VIDEO: Jeff Corwin explores the impacts of climate change on monarch butterflies
Autumn is one of the coolest times of year — and I don’t just mean “coolest” as in “brrr.” After all, it’s when we see leaves all over change color and fall, squirrels gather nuts and great flocks of birds head south for the winter.
But if you’re lucky, you’ll see fall’s most enchanting spectacle: 250 million monarch butterflies filling the autumn sky on their annual migration from the eastern United States and Canada to Central Mexico. You can find migrating monarchs in the Great Lakes region, in the Midwest, along the Atlantic and Pacific coasts, and in Texas.
Scientists can neither explain exactly why monarchs migrate, nor say precisely how monarchs navigate the 3,000-mile-long journey — just that the sun keeps them on course.

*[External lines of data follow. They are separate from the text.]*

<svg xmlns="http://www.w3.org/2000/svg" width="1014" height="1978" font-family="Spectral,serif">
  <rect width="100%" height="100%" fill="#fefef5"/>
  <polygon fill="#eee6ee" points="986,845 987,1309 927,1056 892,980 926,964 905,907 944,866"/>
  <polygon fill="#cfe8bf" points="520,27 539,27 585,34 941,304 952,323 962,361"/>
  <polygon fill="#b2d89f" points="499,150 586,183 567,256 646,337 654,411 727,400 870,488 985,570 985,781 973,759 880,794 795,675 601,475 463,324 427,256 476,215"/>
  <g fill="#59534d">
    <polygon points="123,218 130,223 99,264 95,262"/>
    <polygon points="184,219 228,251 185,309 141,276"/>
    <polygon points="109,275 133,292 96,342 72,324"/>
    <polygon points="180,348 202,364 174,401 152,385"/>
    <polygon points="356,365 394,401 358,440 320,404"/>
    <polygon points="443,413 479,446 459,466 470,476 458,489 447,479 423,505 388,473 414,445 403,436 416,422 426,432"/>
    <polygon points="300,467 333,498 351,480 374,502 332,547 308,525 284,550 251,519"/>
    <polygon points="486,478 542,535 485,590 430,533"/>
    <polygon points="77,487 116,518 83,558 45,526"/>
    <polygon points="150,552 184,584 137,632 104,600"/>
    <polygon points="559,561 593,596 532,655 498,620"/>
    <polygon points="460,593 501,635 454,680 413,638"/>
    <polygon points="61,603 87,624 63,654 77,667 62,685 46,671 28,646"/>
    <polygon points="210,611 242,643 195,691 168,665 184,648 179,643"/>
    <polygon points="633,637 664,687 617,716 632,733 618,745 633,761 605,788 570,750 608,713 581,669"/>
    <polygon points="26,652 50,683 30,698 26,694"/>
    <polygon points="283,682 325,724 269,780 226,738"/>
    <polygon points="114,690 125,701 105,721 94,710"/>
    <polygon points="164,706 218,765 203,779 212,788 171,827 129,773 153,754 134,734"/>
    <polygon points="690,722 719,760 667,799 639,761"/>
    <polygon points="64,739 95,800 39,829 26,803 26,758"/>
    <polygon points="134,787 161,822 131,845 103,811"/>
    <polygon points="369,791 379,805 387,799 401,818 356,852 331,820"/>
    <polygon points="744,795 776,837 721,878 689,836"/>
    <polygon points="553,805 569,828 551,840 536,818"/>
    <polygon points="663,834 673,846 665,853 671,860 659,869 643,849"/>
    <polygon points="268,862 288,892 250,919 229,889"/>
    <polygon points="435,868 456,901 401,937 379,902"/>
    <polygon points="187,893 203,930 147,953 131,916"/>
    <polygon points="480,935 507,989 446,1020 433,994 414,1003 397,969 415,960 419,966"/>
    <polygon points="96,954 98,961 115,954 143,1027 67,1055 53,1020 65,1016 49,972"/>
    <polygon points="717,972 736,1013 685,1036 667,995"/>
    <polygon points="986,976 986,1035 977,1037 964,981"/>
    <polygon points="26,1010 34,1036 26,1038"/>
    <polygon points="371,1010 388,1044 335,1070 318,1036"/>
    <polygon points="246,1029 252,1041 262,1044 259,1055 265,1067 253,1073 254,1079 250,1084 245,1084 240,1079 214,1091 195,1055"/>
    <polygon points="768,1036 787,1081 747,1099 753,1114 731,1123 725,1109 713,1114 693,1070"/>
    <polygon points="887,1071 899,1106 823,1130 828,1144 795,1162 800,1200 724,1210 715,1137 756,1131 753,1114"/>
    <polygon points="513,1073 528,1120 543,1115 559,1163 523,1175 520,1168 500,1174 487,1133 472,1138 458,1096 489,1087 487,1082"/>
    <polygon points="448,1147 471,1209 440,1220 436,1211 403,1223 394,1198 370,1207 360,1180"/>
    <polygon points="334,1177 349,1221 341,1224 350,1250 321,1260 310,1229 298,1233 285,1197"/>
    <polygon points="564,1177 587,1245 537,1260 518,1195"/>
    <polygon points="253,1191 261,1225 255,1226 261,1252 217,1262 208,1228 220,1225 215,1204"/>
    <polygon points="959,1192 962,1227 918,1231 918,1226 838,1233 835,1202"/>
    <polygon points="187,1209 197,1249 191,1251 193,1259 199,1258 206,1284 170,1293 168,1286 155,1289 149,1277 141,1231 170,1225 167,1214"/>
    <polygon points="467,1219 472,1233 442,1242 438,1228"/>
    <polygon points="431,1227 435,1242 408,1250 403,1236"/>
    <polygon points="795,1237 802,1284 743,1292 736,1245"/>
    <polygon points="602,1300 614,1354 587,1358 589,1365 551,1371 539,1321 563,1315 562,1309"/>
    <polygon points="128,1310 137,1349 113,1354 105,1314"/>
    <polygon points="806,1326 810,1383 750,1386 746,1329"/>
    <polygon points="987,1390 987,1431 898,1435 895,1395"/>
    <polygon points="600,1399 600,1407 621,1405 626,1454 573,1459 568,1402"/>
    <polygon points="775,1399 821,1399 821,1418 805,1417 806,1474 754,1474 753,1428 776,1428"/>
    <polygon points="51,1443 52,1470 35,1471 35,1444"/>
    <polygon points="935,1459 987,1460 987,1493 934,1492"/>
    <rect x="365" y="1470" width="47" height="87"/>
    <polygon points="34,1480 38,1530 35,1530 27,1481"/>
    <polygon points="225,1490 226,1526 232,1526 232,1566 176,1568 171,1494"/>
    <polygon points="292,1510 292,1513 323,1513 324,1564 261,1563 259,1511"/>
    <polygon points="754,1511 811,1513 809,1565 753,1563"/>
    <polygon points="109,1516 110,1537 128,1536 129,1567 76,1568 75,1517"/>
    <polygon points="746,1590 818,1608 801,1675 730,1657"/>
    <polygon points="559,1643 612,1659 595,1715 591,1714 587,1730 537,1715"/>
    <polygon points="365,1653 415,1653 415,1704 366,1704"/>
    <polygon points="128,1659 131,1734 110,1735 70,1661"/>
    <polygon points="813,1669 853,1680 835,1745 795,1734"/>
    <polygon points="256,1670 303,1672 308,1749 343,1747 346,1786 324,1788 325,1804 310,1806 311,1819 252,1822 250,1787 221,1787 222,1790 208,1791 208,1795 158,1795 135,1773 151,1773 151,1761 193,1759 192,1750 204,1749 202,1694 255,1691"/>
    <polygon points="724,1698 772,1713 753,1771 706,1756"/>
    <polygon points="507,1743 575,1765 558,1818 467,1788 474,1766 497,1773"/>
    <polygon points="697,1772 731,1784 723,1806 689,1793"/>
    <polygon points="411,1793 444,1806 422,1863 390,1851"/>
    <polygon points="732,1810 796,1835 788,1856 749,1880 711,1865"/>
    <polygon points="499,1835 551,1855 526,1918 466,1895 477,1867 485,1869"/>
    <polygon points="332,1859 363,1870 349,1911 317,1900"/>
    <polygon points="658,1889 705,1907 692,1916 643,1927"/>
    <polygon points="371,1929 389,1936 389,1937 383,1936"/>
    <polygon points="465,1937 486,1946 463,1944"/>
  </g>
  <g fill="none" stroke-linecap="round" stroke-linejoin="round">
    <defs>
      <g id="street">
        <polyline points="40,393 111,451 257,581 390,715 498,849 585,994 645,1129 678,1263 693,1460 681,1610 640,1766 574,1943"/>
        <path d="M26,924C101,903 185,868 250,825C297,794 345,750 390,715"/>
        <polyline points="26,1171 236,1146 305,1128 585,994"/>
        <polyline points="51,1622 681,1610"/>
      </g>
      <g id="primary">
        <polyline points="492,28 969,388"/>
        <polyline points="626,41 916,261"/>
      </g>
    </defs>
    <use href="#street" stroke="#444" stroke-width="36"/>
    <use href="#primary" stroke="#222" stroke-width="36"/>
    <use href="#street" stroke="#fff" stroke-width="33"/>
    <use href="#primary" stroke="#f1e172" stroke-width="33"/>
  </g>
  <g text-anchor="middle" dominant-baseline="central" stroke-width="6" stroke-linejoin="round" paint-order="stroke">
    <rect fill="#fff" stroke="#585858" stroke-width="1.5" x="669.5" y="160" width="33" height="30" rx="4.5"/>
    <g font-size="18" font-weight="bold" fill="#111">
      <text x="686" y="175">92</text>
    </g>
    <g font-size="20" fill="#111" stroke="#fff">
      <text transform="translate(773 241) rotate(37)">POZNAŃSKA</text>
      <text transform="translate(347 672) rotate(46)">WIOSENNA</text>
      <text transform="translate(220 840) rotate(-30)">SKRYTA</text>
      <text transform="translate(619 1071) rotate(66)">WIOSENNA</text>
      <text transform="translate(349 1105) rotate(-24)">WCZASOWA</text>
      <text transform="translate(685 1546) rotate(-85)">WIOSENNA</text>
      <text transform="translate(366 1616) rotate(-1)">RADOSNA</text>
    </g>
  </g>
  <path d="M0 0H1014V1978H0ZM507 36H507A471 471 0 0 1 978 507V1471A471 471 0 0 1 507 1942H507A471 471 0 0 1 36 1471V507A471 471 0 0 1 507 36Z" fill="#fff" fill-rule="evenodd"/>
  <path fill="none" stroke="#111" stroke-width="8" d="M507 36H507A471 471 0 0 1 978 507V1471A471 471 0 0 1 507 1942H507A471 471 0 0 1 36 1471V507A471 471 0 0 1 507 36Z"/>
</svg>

The monarch’s amazing instincts are also of great interest to researchers. “Migrating monarchs live for eight or nine months, compared to just two to five weeks for monarchs at other life stages,” according to a report in Defenders magazine. Yet they somehow know which direction to go, how high to fly, and other bits of knowledge – perhaps inherited from generations past.
One thing is certain, however, the mystery behind their journey makes it all the more magical.
But monarch migrations may one day disappear. Habitat loss due to logging in Mexico, agriculture, forest fires and climate change are some of the many threats facing this “regal” butterfly.